Возле продуктовых амбаров чабаны громко ссорились с кладовщиком, поблизости грызлись чьи-то здоровенные овчарки, но Данько, еще полный впечатлений от водокачки, ничего этого не слыхал. Остановился посреди стойбища, поморгал глазами… Потом, закинув голову, вдруг раскатисто, полной грудью выкрикнул:
— Лудло — на башню!
И застыл, радостный, возбужденный, мечтательно заглядевшись в чистую небесную синь…
Хутор Кураевый возник и разросся в степи возле нескольких землянок, в которых издавна зимовали со своими семьями чабаны. Теперь землянки были почти незаметны за кошарами, воловней и другими хозяйственными постройками. Воловщики, кузнецы, доярки — все, кто постоянно работал на хуторе, — получали место в низком с покоробленными стенами бараке, всех же прибывших на сезон не мог вместить никакой барак. Для сезонников заранее обносилась отрадой небольшая площадка, примыкавшая к кошарам, сваливалась туда арба курая или соломы — и гнездитесь…
Сюда после распределения попали криничане и кое-кто из орловских ребят (большинство орловцев, в том числе и Мокеич, были назначены еще дальше — на Джембек-сарай). Загородка и солома под открытым небом — это было все, что мог предложить сезонникам Гаркуша, приведя их в табор.
— Под открытым небом? — увидев ограду, воскликнула Ганна Лавренко так, словно всю жизнь спала в обитых бархатом спальнях.
— А что же, — засмеялся Гаркуша. — В компании да вповалку, чтоб к осени с приплодом были!

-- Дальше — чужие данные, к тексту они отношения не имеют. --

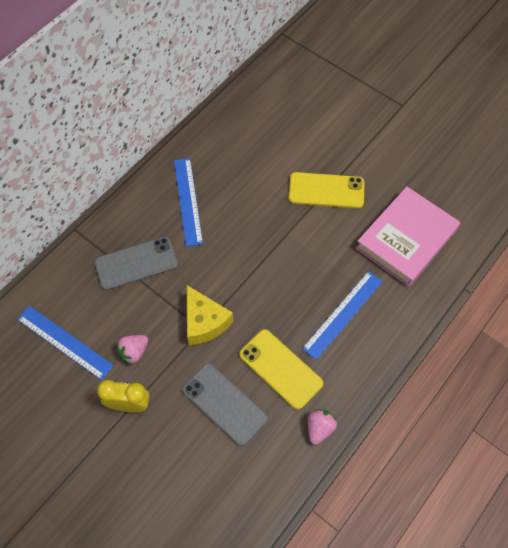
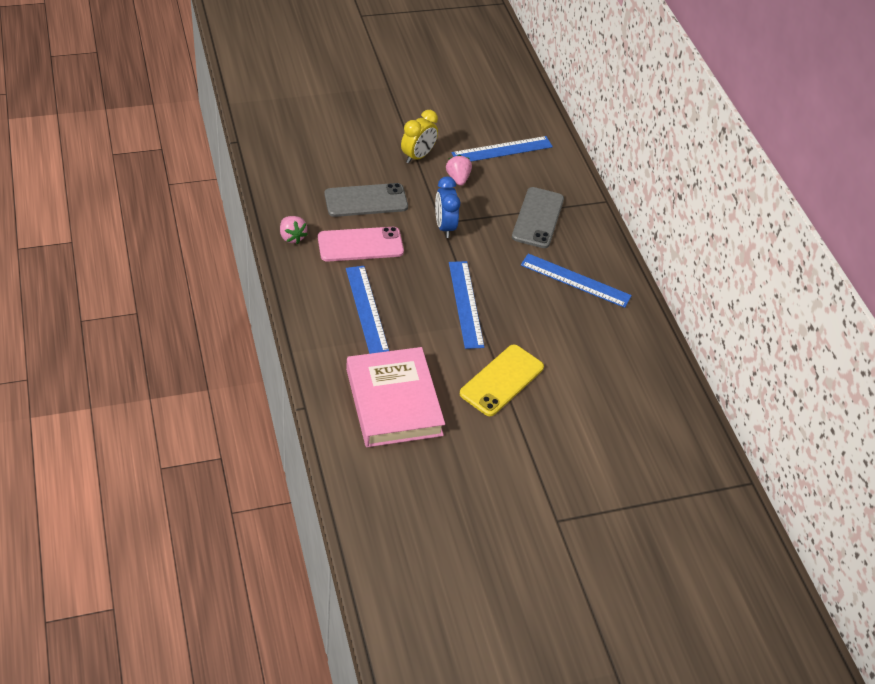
camera: 120 degrees right, 15 degrees down
(204, 322) = (444, 227): yellow cheese -> blue clock
(276, 254) = (466, 304): none -> blue ruler
(280, 369) = (360, 244): yellow phone -> pink phone

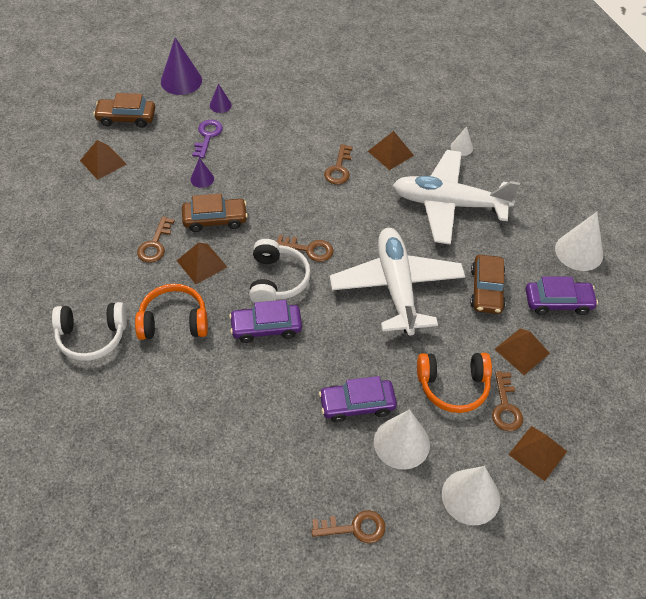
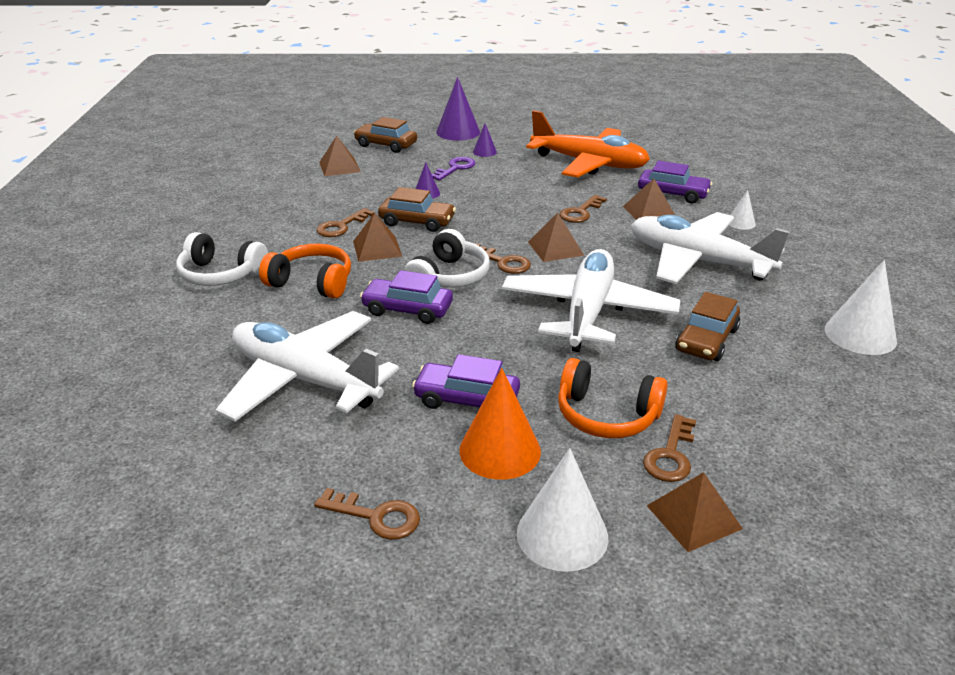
camera: 25 degrees right, 20 degrees down
(234, 427) = (305, 379): none -> white plane
(316, 99) = (589, 163): none -> orange plane
(401, 443) = (500, 450): white cone -> orange cone
(522, 351) = (726, 406): brown pyramid -> brown pyramid (555, 248)
(558, 302) = (805, 373): purple car -> purple car (673, 194)

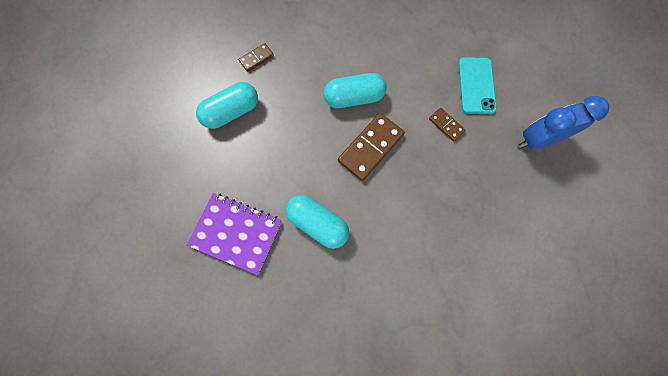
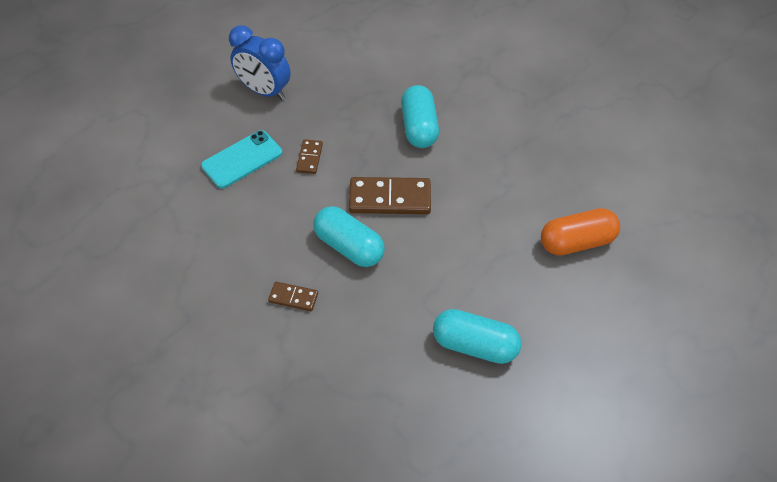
camera: 130 degrees left, 20 degrees down
(236, 233) = (576, 242): purple notebook -> orange capsule
(256, 58) = (388, 376): brown domino -> brown domino (293, 298)
(317, 223) = (500, 190): turquoise capsule -> turquoise capsule (419, 127)

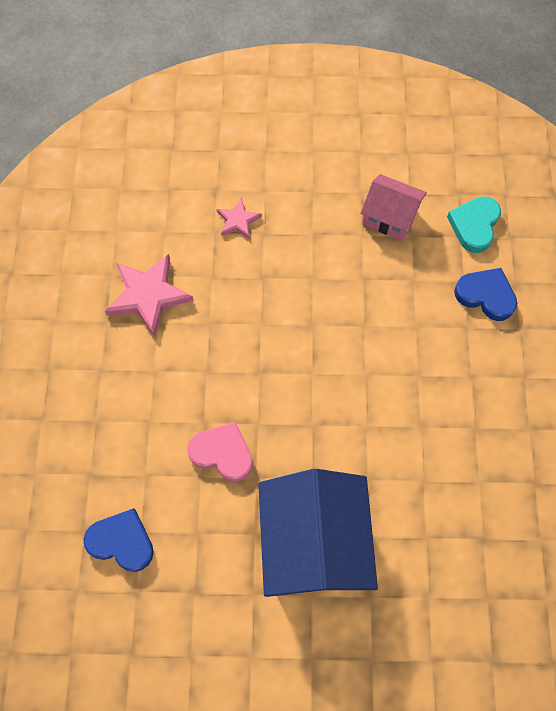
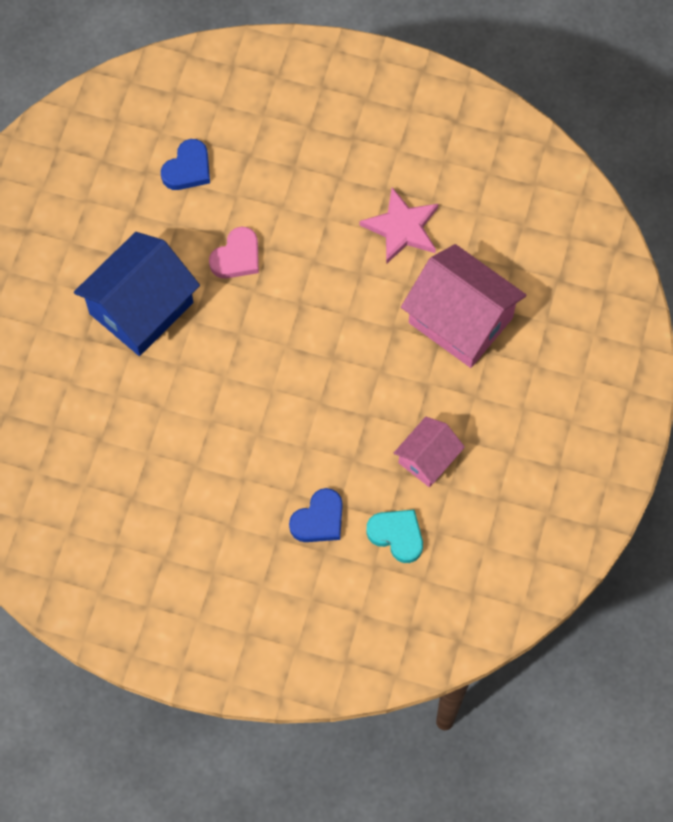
camera: 105 degrees right, 0 degrees up
(238, 220) = (460, 320): pink star -> pink house
(313, 542) = (141, 308): blue house -> blue house turned 60 degrees counterclockwise

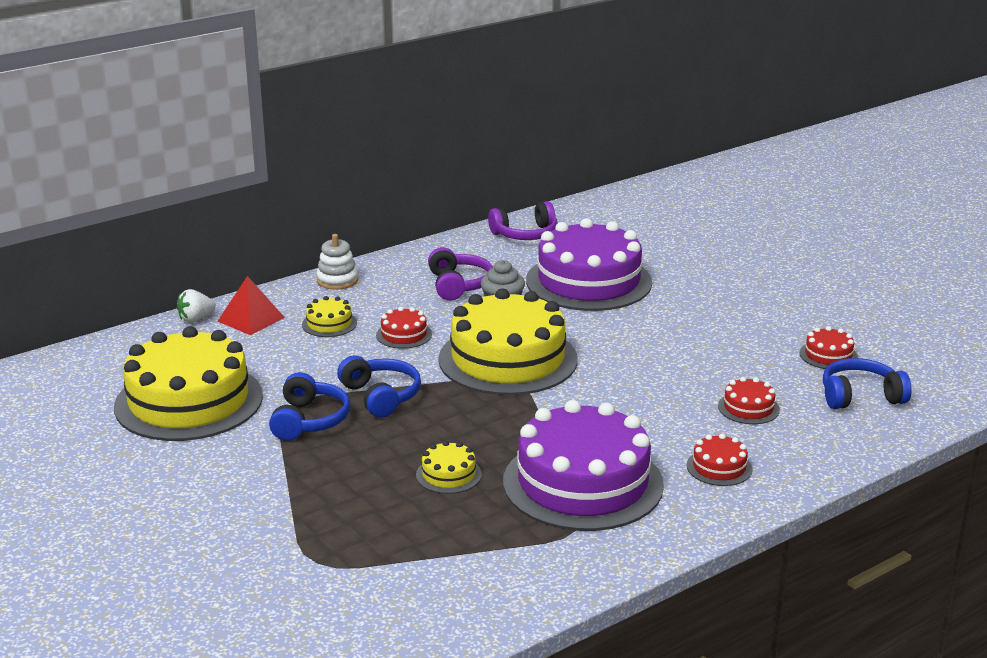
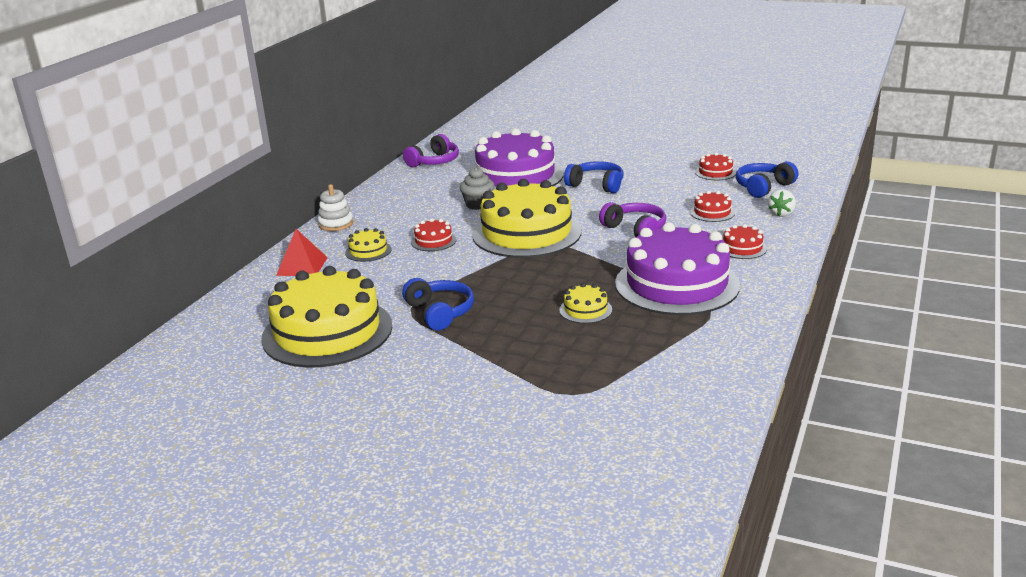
camera: 30 degrees left, 0 degrees up
(196, 319) = (256, 279): white strawberry -> white strawberry (781, 213)
(381, 396) = (471, 281): blue headphones -> blue headphones (596, 185)
(458, 285) = (430, 202): purple headphones -> purple headphones (635, 229)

Ганна уставилась на него своими прекрасными большими глазами:
— А если дождь?
— Ха, дождь!.. Наловим рыбы — будет борщ!..
Так началась их жизнь в таборе Кураевом, который в конторских книгах значился фермой Кураевой. Аскания отсюда была чуть видна — стояла далеко в степи, как синяя туча, высунувшаяся краем из-за горизонта и застывшая на все лето в неподвижности. Фантастическим, несбывшимся сном промелькнула она перед сезонниками, со своей могучей зеленью, с крылечками и палисадниками, со светлыми прудами и журавлями-красавцами на окраине парков… Все это предназначалось кому-то другому, прежде всего той рыжей ведьме с бураковым лицом и отвислым подбородком, которая, щурясь, осматривала их из-под своей панамы. Им же, сезонным невольникам и невольницам, надлежало прожить лето в далеком полевом таборе, не защищенном ни одним деревцом, открытом всем ветрам. В одну сторону от табора тянулись поля, в другую — лежала гладкая, как море, испокон веков не паханная степь, тысячи десятин сенокосных угодий… И то и другое принадлежало Фальцфейнам. Хлеба в этом году выдались слабосильные, зато травы, успев вымахнуть на зимней влаге, накатывались теперь из степи на табор тяжелыми, пенистыми валами.